Social Media Sites Dump Content Violating ‘Socialist Values’

*Weibo, QQ, WeChat and video sites vow to remove inappropriate content or bar video playback on their respective platforms
*State regulator’s oversight of offensive content began last year but gained momentum with a series of moves this month
(Beijing) — A slew of major Chinese social media platforms have acted swiftly to remove content deemed to “violate core socialist values” as authorities tighten their grip on online content.
The enormous removal of content across Chinese social media has come at a time when social media platforms have grown wildly in the past few years while raw posts of things such as teen pregnancy and sexually suggestive humor have gone untamed for a long time.
China’s Twitter-like Weibo, the popular messaging apps QQ and WeChat, as well as video sites such as Weishi, Kuaishou, Douyin and Xigua Video have all said they will either remove inappropriate content or bar video playbacks on their platforms.
In a statement on Weibo’s official account page, the social media platform said it has put two users on a watch list for posts that “went beyond moral boundaries, violated mainstream social values and polluted the internet’s development.”
Weishi, a video platform under internet goliath Tencent Holdings Ltd., said it will “actively answer the call of the regulator” by policing its own content.
WeChat and Weibo have also suspended a function that allowed users to directly view short video clips on their platforms. The operators didn’t specify how long the function will remain inactive. Users can, however, still copy the link and paste it into a web browser to view such clips.
The latest round of internet cleansing started last year, when the State Administration of Press, Publication, Radio, Film, and Television began setting its sights on content that “strays from mainstream social values.”

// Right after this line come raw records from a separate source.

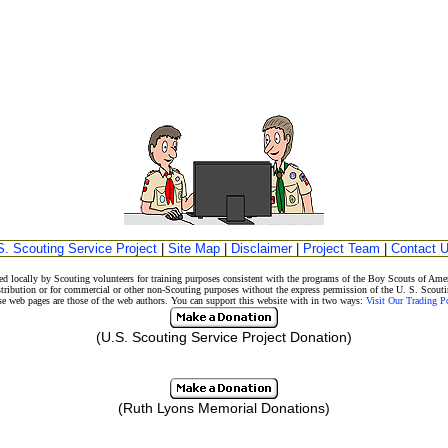
S. Scouting Service Project
|
Site Map
|
Disclaimer
|
Project Team
|
Contact 
d locally by Scouting volunteers for training purposes consistent with the programs of the Boy Scouts of A
stribution or for commercial or other non-Scouting purposes without the express permission of the U. S. Scouti
eb pages are those of the web authors. You can support this website with in two ways:
Visit Our Trading 
(U.S. Scouting Service Project Donation)
(Ruth Lyons Memorial Donations)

The crackdown gathered momentum this month, when a state television program accused video platform Kuaishou of promoting teenage pregnancy by allowing mothers allegedly as young as 13 years old to livestream broadcasts of their babies and daily lives.
On April 4, the administration said it had met with the management of Kuaishou and its rival Jinri Toutiao to ask them for a “remediation” of their content distribution strategy.
Then on Monday, Toutiao — along with smaller news site operators Tiantian Kuaibao, NetEase News and Ifeng News — were ordered to remove their apps from major mobile app stores for between three days and three weeks.
Toutiao is China’s most widely used news site, with than 120 million daily active users.
The move led to an immediate public apology from Toutiao’s CEO, who said the company will hire 4,000 people to build up a 10,000-strong content monitoring team to abide by the regulator’s mandate.
One day after Toutiao was ordered to take down its apps, the administration ordered its owner, online-content provider Bytedance Technology, to shut down the joke-sharing app Neihan Duanzi for posting what was deemed to be obscene content.